Drivable space represents unobstructed area that the AP vehicle has physical access to and is bounded by edge markings that indicate the kind of obstacle that is limiting the drivable space at that section of the edge. Vehicles and pedestrians are obstacles that are in a different class from other sorts of barriers. While traffic cones, bollards, and fencing aren’t called out as discretely identified objects it’s clear that AP is seeing them and recognizing them functionally because it adjusts the driving space according to their presence.

And finally we have that beautiful, beautiful path prediction arrow in orange. I love this element because it probably gives us the most abstracted and subtle insight into what AP is ‘thinking’ as it moves around the world. I’ll make the strong claim that the path prediction is the output of a neural network because it behaves probabilistically, seems to be affected by the full context of a scene, lacks hysteresis, and presents a continuous selection space. A human written heuristic is unlikely to show this behavior. From the shape of the path prediction we can see that AP is making a nuanced prediction of the road shape extending out at least a couple of hundred meters and - and this is really amazing to me - is able to usefully predict the rising/falling shaped of the road ahead and predict the probable path of road sections *which it cannot see*. So it estimates that a road around a blind curve will continue curving and it estimates the direction a road takes over a blind rise even when the road shape leading up to the rise is pretty complicated.

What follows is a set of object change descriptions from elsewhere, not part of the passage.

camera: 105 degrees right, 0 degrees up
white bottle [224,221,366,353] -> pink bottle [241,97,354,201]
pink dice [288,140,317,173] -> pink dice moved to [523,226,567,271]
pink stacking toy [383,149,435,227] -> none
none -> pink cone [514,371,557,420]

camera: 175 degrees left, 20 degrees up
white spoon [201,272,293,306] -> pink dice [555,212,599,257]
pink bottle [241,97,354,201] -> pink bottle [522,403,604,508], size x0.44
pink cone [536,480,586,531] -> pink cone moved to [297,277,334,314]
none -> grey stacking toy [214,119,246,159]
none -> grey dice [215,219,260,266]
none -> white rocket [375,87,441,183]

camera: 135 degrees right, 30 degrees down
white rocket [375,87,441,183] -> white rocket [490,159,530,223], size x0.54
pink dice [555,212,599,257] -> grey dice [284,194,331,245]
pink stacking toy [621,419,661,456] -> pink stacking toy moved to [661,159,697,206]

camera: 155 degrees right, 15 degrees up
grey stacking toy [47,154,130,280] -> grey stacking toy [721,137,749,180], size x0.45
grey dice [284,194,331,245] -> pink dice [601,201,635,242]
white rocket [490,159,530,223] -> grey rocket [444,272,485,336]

This latter is probably the critical capability that finally solved the disastrous ‘cresting hill’ fail that finally went away when 2018.10.4 shipped out.

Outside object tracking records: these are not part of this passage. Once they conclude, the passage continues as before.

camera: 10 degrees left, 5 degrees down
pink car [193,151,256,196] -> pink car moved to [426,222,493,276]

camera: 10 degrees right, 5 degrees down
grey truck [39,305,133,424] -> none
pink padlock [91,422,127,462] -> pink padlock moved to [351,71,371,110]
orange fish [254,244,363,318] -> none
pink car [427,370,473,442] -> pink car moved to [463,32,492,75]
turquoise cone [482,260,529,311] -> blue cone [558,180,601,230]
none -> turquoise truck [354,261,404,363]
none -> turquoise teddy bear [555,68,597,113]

So some interesting things we know from this:

  1. AP2 estimates distance to objects and their relative velocity based on vision even when no radar return is available for an object. It looks like radar is thus a fully redundant backup for vision capabilities. Whether that is from stereo vision processing or from scale estimates is still open, but there’s clearly a useful degree of distance estimation that is being extracted even for items that have no radar return signal.
  2. The FOV of the camera seems to be quite a bit wider than the FOV of the radar - objects lose their radar signal at the edges of the camera FOV. This seems to be a view from the main camera - if the wide angle camera has comparable recognition accuracy then the useful FOV of the vision system is going to be enormously larger than that of the radar.
  3. AP2 identifies vehicles even when they are substantially occluded, and at quite substantial distances.
  4. Strange backgrounds seem to confound identification as much as occlusion does - maybe more. Cyclists seen against a background of traffic have much lower confidence than cyclists with a background of pavement or buildings.
  5. Radar still seems to be bad at seeing cross traffic - though it seems like vision makes up for that pretty well.
  6. At a minimum we can see that radar and vision are being fused since single objects are being given both radar and vision attributes. Is forward sonar also being fused? There doesn’t seem to be any good evidence of that here.
  7. This video doesn’t rule out the possibility that high definition maps are being used for driving, but it also doesn’t present any evidence to support it.


I’d be really interested to know if there’s any evidence of navigation data being fed into AP2 to be used as part of navigation. And it would also be interesting to know if there’s any evidence of AP gathering data to be used to create HD maps. A lot of groups seems to be relying on HD maps as a critical part of their driver assistance systems (comma ai, cruise, waymo) but so far I haven’t seen any evidence that Tesla is actually doing that - aside from some claims from a few years ago.